The linking algorithm is a two-step procedure, where the first step aims to identify individual links across two censuses. In the second step, the algorithm exploits links made during the previous step to link remaining household members that are present in both censuses. While the overall approach is consistent across census pairs, there is slight variation in terms of the linking features used by the algorithm, due to limitations in the information provided by each respective census. This table outlines this variation, by census pairs.
For each pair of census years, we start with the population of males from the earlier of the two censuses. Each individual is linked to a population of potential matches from the later census, subjected to the following criteria:
- Census A individual and Census B potential match have the same sex and place of birth.
- Birth year of Census B potential match is within +/- three years of the Census A individual.
- Agreement on at least one adjusted bigram on first and last name between Census A individual and Census B potential match.
- Jaro-Winkler first and last name similarity score > 0.7
We rely on a regression approach (logit estimator), predicting the similarity of each unique Census A-Census B potential match. Our approach is unique through its use of an extended set of characteristics when comparing a potential match. Specifically, in addition to individual level characteristics, similar to those used by most historical census linkage projects, our approach exploits an extended set of individual, household and contextual characteristics when predicting the degree of similarity between a given set of census records. For each Census A individual, a link to the highest predicted similarity Census B potential match is confirmed when two conditions are fulfilled:
- The predicted similarity of a combination of census records exceeds a given threshold (α)
- The predicted similarity of the most probable census record combination (α1) exceeds the predicted similarity of the second-most probable combination of census records (α2) by at least (β). Consequently; α1/α2 > β.
The parameter estimates used to predict the similarity between two records, as well as the thresholds for α and β, are obtained through calibration of the algorithm with training data.

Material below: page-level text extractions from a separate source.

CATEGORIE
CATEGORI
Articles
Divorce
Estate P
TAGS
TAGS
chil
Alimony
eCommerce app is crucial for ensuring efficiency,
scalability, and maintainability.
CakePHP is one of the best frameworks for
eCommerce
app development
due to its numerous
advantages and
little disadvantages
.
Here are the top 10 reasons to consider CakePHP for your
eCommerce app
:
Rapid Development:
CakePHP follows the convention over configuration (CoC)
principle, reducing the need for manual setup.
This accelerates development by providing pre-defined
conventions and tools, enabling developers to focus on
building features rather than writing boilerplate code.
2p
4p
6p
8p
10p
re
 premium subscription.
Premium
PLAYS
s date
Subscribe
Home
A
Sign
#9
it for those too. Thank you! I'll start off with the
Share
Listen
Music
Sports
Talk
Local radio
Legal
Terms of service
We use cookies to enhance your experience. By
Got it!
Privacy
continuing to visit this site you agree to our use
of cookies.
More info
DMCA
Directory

In addition, training data is used to inform about the expected quality of the resulting linked data (also called precision and recall in the machine learning literature). For a short description of quality see the data description, or our linking paper for more details. Step I is complete after the identification of pairs of census records that fulfill both conditions listed above and the removal of duplicate matches (i.e. multiple individuals in Census A linked to the same Census B individual).
The linked census records not only identify a given individual at two points in time, but also the household in which he or she resides at the time of both censuses. In Step II, we exploit individual links established during Step I to successfully and accurately link remaining household members—men as well as women—who were present at both points in time. The universe of census A individuals who we attempt to link in step II is restricted to those residing in a household with at least one other individual who was successfully linked to Census B in Step I. For males, we further restrict the universe to those unlinked in Step I. We use a logistic regression approach similar to Step 1, comparing all pairs of census records that meet the following blocking criteria:
- Census A individual, residing in a household with a Step 1 linked individual, is matched to all Census B household members of the Step 1 linked individual(s).
- Birth year of Census B potential match is within +/- ten years of Census A individual.
The procedure employed to confirm a match follows a similar strategy as during Step I, albeit exploiting a different set of linking characteristics. More specifically, point estimates and α/β threshold values are calibrated based on specialized training data and used to determine which links constitute a match. For women, we select Step II matches if there is a competing Step I match.